▸ Assigned task:
Within the entries underneath, how many lines include the string "releases"? State only the number.
⁂
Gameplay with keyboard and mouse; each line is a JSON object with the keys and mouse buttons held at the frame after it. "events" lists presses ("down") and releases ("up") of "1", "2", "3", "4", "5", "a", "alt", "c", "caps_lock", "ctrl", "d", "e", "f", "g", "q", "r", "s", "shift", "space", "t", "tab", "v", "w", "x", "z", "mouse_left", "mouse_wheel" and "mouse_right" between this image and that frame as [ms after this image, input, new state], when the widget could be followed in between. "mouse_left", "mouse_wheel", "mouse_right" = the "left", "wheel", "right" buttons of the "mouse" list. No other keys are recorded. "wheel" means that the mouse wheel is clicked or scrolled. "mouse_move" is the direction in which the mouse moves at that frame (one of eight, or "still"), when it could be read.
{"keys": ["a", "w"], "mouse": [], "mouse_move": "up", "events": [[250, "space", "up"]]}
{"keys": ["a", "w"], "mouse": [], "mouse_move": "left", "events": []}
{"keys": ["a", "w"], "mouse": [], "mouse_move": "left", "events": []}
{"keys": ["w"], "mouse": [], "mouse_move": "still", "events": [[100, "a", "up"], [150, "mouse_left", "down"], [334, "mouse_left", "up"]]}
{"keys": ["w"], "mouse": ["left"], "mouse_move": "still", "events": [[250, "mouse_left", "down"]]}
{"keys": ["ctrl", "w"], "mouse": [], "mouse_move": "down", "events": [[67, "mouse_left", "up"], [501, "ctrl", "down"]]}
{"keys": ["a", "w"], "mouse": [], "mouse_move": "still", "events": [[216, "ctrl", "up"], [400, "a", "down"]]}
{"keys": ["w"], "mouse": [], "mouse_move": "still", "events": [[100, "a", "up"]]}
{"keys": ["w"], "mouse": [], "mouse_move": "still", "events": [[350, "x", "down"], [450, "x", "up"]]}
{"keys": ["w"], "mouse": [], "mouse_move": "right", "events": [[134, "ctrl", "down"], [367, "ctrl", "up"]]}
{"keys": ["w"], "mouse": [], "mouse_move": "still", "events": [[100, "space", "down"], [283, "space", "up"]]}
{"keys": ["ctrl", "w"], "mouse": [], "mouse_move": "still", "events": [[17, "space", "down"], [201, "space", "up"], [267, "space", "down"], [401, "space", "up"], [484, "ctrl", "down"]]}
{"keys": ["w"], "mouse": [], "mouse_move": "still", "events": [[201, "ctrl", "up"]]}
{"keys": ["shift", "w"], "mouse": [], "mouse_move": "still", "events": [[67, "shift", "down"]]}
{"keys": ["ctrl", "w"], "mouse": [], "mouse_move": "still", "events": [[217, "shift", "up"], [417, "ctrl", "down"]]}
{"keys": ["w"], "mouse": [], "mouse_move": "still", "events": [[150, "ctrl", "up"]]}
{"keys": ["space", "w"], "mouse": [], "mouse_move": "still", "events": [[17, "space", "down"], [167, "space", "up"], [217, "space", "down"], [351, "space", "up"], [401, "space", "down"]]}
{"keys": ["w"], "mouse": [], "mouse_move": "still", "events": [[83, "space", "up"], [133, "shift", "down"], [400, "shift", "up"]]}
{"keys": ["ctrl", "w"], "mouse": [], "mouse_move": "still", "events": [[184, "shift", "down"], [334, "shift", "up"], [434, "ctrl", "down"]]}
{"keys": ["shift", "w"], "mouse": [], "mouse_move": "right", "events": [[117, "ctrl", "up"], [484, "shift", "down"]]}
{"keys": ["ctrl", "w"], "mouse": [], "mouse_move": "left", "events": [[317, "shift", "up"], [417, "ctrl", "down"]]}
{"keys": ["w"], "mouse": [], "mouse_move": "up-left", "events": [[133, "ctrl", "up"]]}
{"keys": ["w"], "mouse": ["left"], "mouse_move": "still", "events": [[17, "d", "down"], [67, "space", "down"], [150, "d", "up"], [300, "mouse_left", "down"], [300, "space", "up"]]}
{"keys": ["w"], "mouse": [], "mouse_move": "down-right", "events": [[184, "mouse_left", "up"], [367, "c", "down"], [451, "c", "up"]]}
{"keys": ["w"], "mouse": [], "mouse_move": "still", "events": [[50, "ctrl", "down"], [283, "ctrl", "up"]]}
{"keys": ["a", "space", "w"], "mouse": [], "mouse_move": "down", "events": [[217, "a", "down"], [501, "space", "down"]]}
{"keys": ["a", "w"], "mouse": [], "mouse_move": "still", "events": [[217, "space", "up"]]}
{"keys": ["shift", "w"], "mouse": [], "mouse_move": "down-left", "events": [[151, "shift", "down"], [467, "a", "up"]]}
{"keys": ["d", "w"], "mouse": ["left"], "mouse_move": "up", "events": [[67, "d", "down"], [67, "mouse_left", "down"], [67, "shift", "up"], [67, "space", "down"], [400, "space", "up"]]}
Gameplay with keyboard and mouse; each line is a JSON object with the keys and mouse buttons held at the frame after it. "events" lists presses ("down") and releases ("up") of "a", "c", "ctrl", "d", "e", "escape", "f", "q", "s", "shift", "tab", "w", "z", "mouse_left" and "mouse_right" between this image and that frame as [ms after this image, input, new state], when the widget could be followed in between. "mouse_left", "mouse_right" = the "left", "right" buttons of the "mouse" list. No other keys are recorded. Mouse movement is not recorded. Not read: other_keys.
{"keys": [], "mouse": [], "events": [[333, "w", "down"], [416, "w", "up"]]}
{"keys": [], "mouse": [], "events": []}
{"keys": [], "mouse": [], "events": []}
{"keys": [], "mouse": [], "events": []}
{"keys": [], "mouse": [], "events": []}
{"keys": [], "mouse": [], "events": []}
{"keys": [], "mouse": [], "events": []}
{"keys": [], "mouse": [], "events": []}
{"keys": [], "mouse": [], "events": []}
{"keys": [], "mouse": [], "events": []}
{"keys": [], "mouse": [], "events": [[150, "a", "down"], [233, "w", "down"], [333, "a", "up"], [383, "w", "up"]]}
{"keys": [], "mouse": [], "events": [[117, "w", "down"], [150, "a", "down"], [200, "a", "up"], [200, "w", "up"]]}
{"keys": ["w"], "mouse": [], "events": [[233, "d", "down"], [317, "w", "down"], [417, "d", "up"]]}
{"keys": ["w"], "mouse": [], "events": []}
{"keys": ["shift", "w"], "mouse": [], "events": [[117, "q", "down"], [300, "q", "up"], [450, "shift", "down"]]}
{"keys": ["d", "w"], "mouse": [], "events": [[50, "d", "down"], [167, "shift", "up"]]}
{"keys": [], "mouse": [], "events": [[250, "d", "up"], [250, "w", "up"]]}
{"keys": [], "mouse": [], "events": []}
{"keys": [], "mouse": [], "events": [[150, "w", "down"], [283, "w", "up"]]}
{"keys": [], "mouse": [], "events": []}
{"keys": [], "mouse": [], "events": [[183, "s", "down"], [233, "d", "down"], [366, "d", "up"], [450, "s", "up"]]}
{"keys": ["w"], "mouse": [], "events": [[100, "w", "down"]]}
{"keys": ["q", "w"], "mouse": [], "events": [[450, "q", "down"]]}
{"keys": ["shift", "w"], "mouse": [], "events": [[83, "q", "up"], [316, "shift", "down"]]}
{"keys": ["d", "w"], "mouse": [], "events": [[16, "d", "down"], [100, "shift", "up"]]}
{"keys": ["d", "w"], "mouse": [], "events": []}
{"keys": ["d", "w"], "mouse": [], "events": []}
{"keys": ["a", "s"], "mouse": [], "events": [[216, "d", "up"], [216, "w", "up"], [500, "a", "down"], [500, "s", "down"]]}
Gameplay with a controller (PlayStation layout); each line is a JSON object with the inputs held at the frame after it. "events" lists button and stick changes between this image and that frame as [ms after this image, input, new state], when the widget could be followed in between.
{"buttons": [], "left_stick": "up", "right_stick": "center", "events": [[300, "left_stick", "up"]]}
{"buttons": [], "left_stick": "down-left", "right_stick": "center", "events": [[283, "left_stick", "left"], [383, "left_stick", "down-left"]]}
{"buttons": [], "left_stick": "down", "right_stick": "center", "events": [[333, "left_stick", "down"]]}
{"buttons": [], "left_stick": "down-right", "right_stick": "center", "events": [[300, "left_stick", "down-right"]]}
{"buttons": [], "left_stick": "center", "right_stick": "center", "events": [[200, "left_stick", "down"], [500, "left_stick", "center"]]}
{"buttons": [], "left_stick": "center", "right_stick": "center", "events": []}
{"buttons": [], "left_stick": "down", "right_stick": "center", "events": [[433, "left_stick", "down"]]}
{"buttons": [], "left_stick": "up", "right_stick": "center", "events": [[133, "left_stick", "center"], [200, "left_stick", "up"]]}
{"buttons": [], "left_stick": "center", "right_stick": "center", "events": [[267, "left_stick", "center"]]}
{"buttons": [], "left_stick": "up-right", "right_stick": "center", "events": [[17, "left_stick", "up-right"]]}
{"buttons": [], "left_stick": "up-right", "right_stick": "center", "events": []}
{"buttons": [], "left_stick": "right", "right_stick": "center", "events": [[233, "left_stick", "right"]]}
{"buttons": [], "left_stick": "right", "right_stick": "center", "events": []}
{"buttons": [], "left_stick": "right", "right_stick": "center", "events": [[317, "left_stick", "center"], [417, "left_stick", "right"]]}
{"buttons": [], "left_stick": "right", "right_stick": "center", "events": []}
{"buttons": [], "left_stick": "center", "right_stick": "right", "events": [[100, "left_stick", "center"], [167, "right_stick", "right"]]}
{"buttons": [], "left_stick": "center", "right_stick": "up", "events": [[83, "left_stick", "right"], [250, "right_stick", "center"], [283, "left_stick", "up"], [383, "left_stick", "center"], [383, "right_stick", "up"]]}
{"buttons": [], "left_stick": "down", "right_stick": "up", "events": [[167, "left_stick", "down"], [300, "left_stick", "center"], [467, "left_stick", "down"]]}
⁂
▸ Written response:
2